Je crois surtout qu’il faut faire la différence entre l’essentiel et l’important, l’essentiel par exemple c’est que l’entreprise soit rentable pour être pérenne et que vos équipes s’intègrent dans un processus de plan de carrière et au service du client, l’important, c’est peut-être de progresser dans les guides.
Ensuite, pour faciliter la communication interne et l’échange avec vos équipes, le classement des sujets entre le stratégique, tactique et opérationnel permet de donner une dimension plus affirmée du temps qu’il faut consacrer.
- Le « stratégique » est une séquence où les hypothèses doivent être fortes et la créativité la plus grande pour rêver demain. Il définit une ligne directrice, une ambition et elle ne doit jamais trahir les valeurs de la marque sauf à vouloir faire pivoter son entreprise (exemple Pivoter = mon restaurant gastronomique devient un bistrot du jour au lendemain).
- Le « tactique », c’est la zone qui doit être la plus combative car elle demande de structurer, de créer la documentation qui permet l’enseignement, elle est souvent la plus négligée dans les entreprises, on la colmate même avec des normes iso dans d’autres secteurs pour la rendre obligatoire. Le tactique est pourtant le pivot de l’entreprise car la structure apporte la conviction et la conviction la quête d’excellence.
- L’« opérationnel », c’est la zone où la seule occupation doit être le service et le plaisir dédié au client et naturellement quand la tactique est mal fichue, les équipes se posent des questions au cœur d’une prestation qui fait que les enchaînements ne sont plus fluides et le client le ressent.

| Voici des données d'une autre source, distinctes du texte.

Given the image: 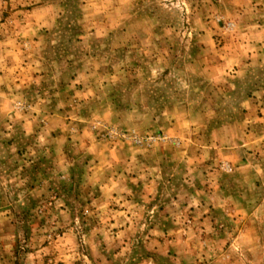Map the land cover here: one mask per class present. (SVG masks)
<instances>
[{
	"label": "rangeland",
	"instance_id": "obj_1",
	"mask_svg": "<svg viewBox=\"0 0 264 264\" xmlns=\"http://www.w3.org/2000/svg\"><path fill=\"white\" fill-rule=\"evenodd\" d=\"M264 0H0V264H264Z\"/></svg>",
	"mask_w": 264,
	"mask_h": 264
},
{
	"label": "crops",
	"instance_id": "obj_2",
	"mask_svg": "<svg viewBox=\"0 0 264 264\" xmlns=\"http://www.w3.org/2000/svg\"><path fill=\"white\" fill-rule=\"evenodd\" d=\"M264 95V94H263Z\"/></svg>",
	"mask_w": 264,
	"mask_h": 264
}]
</instances>
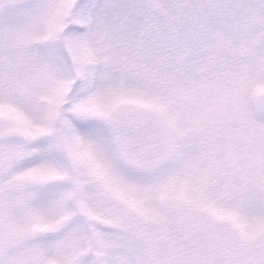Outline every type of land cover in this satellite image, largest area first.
<instances>
[{"label": "snow or ice", "instance_id": "1", "mask_svg": "<svg viewBox=\"0 0 264 264\" xmlns=\"http://www.w3.org/2000/svg\"><path fill=\"white\" fill-rule=\"evenodd\" d=\"M0 264H264V0H0Z\"/></svg>", "mask_w": 264, "mask_h": 264}]
</instances>
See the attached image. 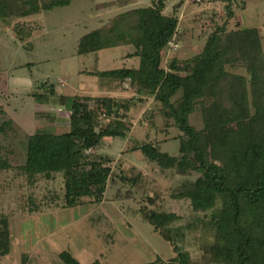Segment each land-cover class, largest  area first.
Here are the masks:
<instances>
[{"label":"trees","instance_id":"1","mask_svg":"<svg viewBox=\"0 0 264 264\" xmlns=\"http://www.w3.org/2000/svg\"><path fill=\"white\" fill-rule=\"evenodd\" d=\"M71 1L0 0V19L29 16ZM136 1L110 0L97 6L123 8ZM168 1L119 13L79 44V54L126 49L122 67L86 72L108 87L123 88L129 80L138 97L62 94L58 100L70 112V130L59 134H28L0 108V170L20 169L30 183L39 175L52 178L61 173L67 207L83 204L84 197L100 203L113 170L108 158L88 152L106 138H128L133 124L129 112L145 102L144 97H153L162 105V116L173 119L182 132L179 154L170 155L158 143L138 148L164 170L199 176L193 188L171 195L175 203L191 207L196 216L191 222L180 223L182 215L157 204L158 197L148 199L153 208H141L143 218L177 252L168 263L158 259L152 264H248L256 250L264 248V37L257 27H226L235 16L229 0L227 23H215L203 49L187 59L174 56L165 66L164 50L180 23L176 12H164ZM12 32L20 42L33 37L26 24H16ZM197 109L203 119L200 129L191 123ZM200 226L213 229L215 240L200 246L193 260L177 239L182 244L180 238ZM10 250L9 219L2 215L0 264ZM61 256L67 264H81L69 251Z\"/></svg>","mask_w":264,"mask_h":264},{"label":"rangeland","instance_id":"2","mask_svg":"<svg viewBox=\"0 0 264 264\" xmlns=\"http://www.w3.org/2000/svg\"><path fill=\"white\" fill-rule=\"evenodd\" d=\"M107 1L72 0L69 5L41 9L29 16L0 19V108L26 133L70 130V112L58 100L62 94L138 97L129 80L123 88L108 87L98 76L86 72L122 67L126 49L86 54H79L78 49L83 36L105 26L119 13L153 5L157 0L99 9L97 5ZM228 3L169 0L164 12H176L180 23L164 50V65L168 66L174 56L187 59L198 54L215 23H227ZM231 4L235 16L226 27H257L264 37V0H232ZM18 23L33 29L31 39L20 42L15 38L12 28ZM144 98L145 102H138L129 112L133 124L128 138H106L88 152L95 158H108L113 170L102 202L84 197L83 204L67 207L61 173L52 178L39 175L30 183L20 169L0 170V217H8L11 232V250L1 258L2 264H67L61 256L65 251L81 264H152L158 259L168 263L176 257L172 244L143 218L141 208H153L148 199L158 197L157 204L182 215L180 223L191 222L196 217L191 207L184 201L175 203L171 195L193 188L199 174L164 170L138 148L158 143L163 151L178 155L182 135L173 119L162 116L161 103L153 97ZM107 122L103 120L104 125ZM191 123L198 129L203 127L200 109L191 115ZM214 234L213 229L200 226L187 231L186 238H180L182 244L178 239L177 243L194 260L200 246L215 240ZM248 264H264L263 247Z\"/></svg>","mask_w":264,"mask_h":264},{"label":"crops","instance_id":"3","mask_svg":"<svg viewBox=\"0 0 264 264\" xmlns=\"http://www.w3.org/2000/svg\"><path fill=\"white\" fill-rule=\"evenodd\" d=\"M118 8H121V7H118ZM124 8V7H123Z\"/></svg>","mask_w":264,"mask_h":264}]
</instances>
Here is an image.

L’opérationnel, c’est lorsque je suis sur le terrain pour marquer des buts ou pour remonter les ballons, à ce stade je ne entrainement plus ou je ne teste plus, car l’entrainement c’est du tactique pas de l’opérationnel.
En conclusion, il est certain que les jours se suivent et ne se ressemblent pas, c’est une des beautés de la vie, cependant pour s’apporter et apporter le maximum de plaisir chaque jour, il est utile de comprendre que votre seul ennemi : c’est le temps, soyons plus forts que lui, dictons-lui le rythme.